That’s not hyperbole, according to the scientist. “Because an AESA or phased array is steered electronically, the antenna beam can be adjusted in direction several thousand times per second and is not limited in angle rate, thus allowing an AESA-equipped missile to maintain lock.”
Considering the huge advantage an active-array missile has over older munitions, it’s perhaps surprising that Russia is the only country developing one. Amid budget reductions, the U.S. and Europe have essentially stopped investing in new seekers for air-to-air missiles. Almost all of America’s aerospace capital is being poured into fixing problems with the F-35 as well as developing a new stealth bomber.
But Russia typically exports its missile technology to China—and the K-77M should be no exception. “We should not be surprised to see the AESA seeker sold to China for use in Chinese-built PL-12 [missile] in 2015 or 2016,” the scientist warns.
To survive a dogfight with a foe armed with K-77Ms, an American plane needs to be stealthier or employ better radar jamming, the scientist advises. Considering the F-35's many design compromises, U.S. stealth technology probably reached its pinnacle with the F-22, which ended its production run two years ago.
And as for jamming … the Pentagon for years has struggled to develop new electronic countermeasures, with the Air Force in particular having all but abandoned electronic warfare in favor of spending more money on stealth.

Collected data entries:

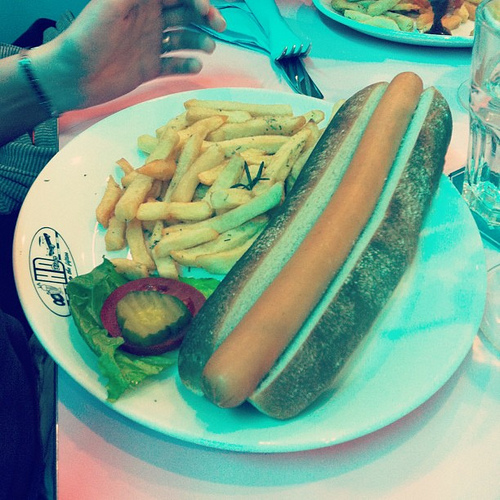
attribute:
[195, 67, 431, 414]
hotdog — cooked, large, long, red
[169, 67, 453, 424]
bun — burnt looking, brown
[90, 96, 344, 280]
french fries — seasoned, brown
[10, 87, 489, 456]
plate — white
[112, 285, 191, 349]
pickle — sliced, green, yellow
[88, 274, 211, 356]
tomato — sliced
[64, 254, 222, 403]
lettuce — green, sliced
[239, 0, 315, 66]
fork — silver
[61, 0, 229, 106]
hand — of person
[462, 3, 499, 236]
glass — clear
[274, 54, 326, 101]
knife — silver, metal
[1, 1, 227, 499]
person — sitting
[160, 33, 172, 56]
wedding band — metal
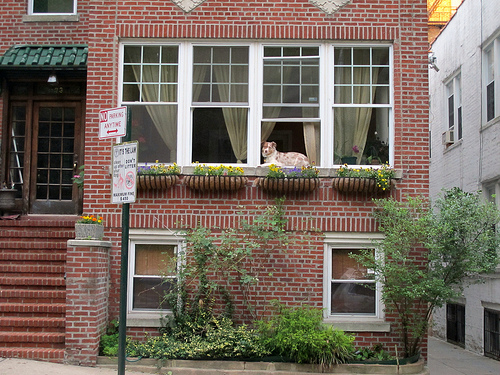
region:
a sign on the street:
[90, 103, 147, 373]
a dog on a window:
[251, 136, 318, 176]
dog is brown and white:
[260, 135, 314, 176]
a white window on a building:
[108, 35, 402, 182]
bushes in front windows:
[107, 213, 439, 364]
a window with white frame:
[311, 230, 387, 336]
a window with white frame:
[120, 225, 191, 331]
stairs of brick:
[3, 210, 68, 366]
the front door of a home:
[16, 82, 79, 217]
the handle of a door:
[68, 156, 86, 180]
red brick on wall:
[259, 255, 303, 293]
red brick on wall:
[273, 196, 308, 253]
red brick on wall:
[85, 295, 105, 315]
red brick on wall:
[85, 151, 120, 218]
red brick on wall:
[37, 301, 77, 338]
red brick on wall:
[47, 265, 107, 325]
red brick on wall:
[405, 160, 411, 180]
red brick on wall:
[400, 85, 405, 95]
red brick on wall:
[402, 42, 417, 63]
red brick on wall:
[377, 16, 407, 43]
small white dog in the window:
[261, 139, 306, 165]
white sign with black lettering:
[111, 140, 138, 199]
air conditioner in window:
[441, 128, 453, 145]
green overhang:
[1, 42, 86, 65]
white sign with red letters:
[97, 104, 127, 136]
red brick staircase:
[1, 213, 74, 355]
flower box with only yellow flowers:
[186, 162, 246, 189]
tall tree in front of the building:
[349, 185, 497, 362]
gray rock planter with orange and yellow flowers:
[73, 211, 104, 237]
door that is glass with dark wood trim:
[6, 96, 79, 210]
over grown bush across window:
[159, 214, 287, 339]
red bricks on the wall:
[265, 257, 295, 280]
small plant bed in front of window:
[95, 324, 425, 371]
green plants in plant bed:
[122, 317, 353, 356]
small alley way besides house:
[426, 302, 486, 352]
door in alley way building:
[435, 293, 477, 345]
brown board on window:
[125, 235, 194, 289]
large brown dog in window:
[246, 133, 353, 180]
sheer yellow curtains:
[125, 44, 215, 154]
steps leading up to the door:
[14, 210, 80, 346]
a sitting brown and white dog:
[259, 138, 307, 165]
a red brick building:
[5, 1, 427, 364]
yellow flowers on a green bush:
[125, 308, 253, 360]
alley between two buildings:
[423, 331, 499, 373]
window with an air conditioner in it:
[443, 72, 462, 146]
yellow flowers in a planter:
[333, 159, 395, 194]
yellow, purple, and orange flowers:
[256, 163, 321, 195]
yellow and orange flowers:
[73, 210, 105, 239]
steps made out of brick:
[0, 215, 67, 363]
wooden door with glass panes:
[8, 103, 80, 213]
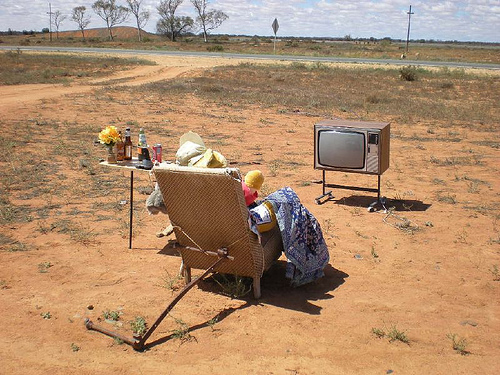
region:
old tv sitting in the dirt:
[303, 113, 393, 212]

__Tasks for this exercise__:
1. Based on the K-77M passage, mark each statement yes or no, and support each judgment by quoting the deciding words: (a) Russia is the only country developing an active-array missile. (b) The F-22 is still in production. (c) The Air Force has increased its spending on electronic warfare.
2. Answer these questions from the K-77M passage:
(a) How often can an AESA antenna beam be adjusted in direction?
(b) Which Chinese-built missile might receive the AESA seeker?
(c) What two options would let an American plane survive a dogfight with a foe armed with K-77Ms?
3. Repeat a section of the K-77M passage word for word, beginning at the words "To survive a" and stopping after "two years ago.".
The entries are separate material, unconnected to the K-77M passage.

__Solved problems__:
1.
(a) Yes: "Russia is the only country developing one."
(b) No: "which ended its production run two years ago."
(c) No: "the Air Force in particular having all but abandoned electronic warfare in favor of spending more money on stealth."

2.
(a) Several thousand times per second.
(b) The PL-12.
(c) Being stealthier or employing better radar jamming.

3.
To survive a dogfight with a foe armed with K-77Ms, an American plane needs to be stealthier or employ better radar jamming, the scientist advises. Considering the F-35's many design compromises, U.S. stealth technology probably reached its pinnacle with the F-22, which ended its production run two years ago.